What molecular engineering approaches can reduce immunogenicity of anti-ENG antibodies?

Several engineering approaches can minimize the immunogenicity of anti-ENG antibodies:

Humanization strategies:

• Chimeric antibodies: Fusion of murine variable domains to human constant regions

• CDR grafting: Transplanting only CDRs from murine antibody onto human framework

• Veneering: Modifying surface-exposed residues to resemble human antibodies

Structure-guided humanization:

• Crystal structure of antibody-antigen complex facilitates humanized variant design

• Helps identify critical positions outside CDRs that must be preserved

• Computational methods can predict and remove potentially immunogenic epitopes

Deimmunization:

• Targeted removal of T-cell epitopes that could trigger immune responses

• "Deimmunized" monoclonal antibodies have been evaluated clinically

• Example: ETI-204, a humanized and de-immunized antibody against Bacillus anthracis protective antigen

Species switching:

• Reformatting variable regions to a different species' antibody backbone

• Reduces immunogenicity and increases potency in animal models

• Prevents neutralizing antibody induction in the host organism

Fc engineering:

• Modifications to the Fc region reduce immunogenicity and alter effector functions

• Can improve pharmacokinetics and stability

When developing therapeutic anti-ENG antibodies, researchers should employ a combination of these approaches and validate reduced immunogenicity through in silico prediction, in vitro assays, and appropriate animal models.

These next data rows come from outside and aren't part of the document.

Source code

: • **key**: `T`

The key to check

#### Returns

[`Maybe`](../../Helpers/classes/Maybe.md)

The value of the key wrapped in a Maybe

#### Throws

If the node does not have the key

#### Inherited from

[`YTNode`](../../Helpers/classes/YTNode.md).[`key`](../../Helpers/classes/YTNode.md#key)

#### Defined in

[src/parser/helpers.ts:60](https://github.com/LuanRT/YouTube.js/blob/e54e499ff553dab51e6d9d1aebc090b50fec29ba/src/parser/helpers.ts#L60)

How can bispecific antibodies targeting ENG be designed for improved therapeutic efficacy?

Designing effective bispecific antibodies (bsAbs) targeting ENG requires careful consideration of multiple factors:

Target selection for dual targeting:

• Pair ENG with complementary targets to enhance therapeutic outcomes

• Potential partners include:

  • Immune cell receptors (CD3, CD16) to recruit immune effectors

  • Other angiogenic markers (VEGFR) to target multiple angiogenic pathways

  • Tumor-associated antigens to enhance tumor specificity

Structural configuration:

• The configuration significantly impacts function and performance

• Options include:

  • IgG-like formats with dual Fab arms

  • Tandem scFv formats

  • Diabody formats

  • DVD-Ig (dual-variable-domain immunoglobulin) formats

Engineering for balanced binding:

• Ensure balanced affinity for both targets to prevent preferential binding

• Consider spatial arrangement to allow simultaneous engagement

Developability considerations:

• Engineer bsAbs with favorable developability profiles

• Address biophysical challenges including stability and aggregation propensity

The optimal design depends on the intended mechanism of action, target expression patterns, and required pharmacokinetic properties. Functional validation in appropriate models is essential to confirm therapeutic efficacy.

What strategies can enhance the internalization of anti-ENG antibodies for antibody-drug conjugate applications?

Enhancing internalization is crucial for antibody-drug conjugate efficacy. Several strategies can optimize anti-ENG antibody internalization:

Epitope targeting:

• Target epitopes involved in receptor-mediated endocytosis

• Structure-based design techniques can identify internalization-promoting epitopes

Molecular engineering:

• Site-specific mutagenesis or computational design can optimize internalization properties

• Modifications to framework regions or CDRs influence internalization efficiency

Leveraging natural trafficking:

• ENG undergoes endocytosis as part of TGF-β signaling

• Antibodies mimicking TGF-β binding might enhance internalization

Format optimization:

Fc engineering:

• Modifications to the Fc region influence receptor-mediated endocytosis

• Structure-based engineering can optimize these interactions

Studies with anti-ENG ADCs (OMTX503 and OMTX703) showed that high ENG expression correlates with efficient internalization and greater cytotoxicity , highlighting the importance of both target expression and antibody engineering for optimal ADC development.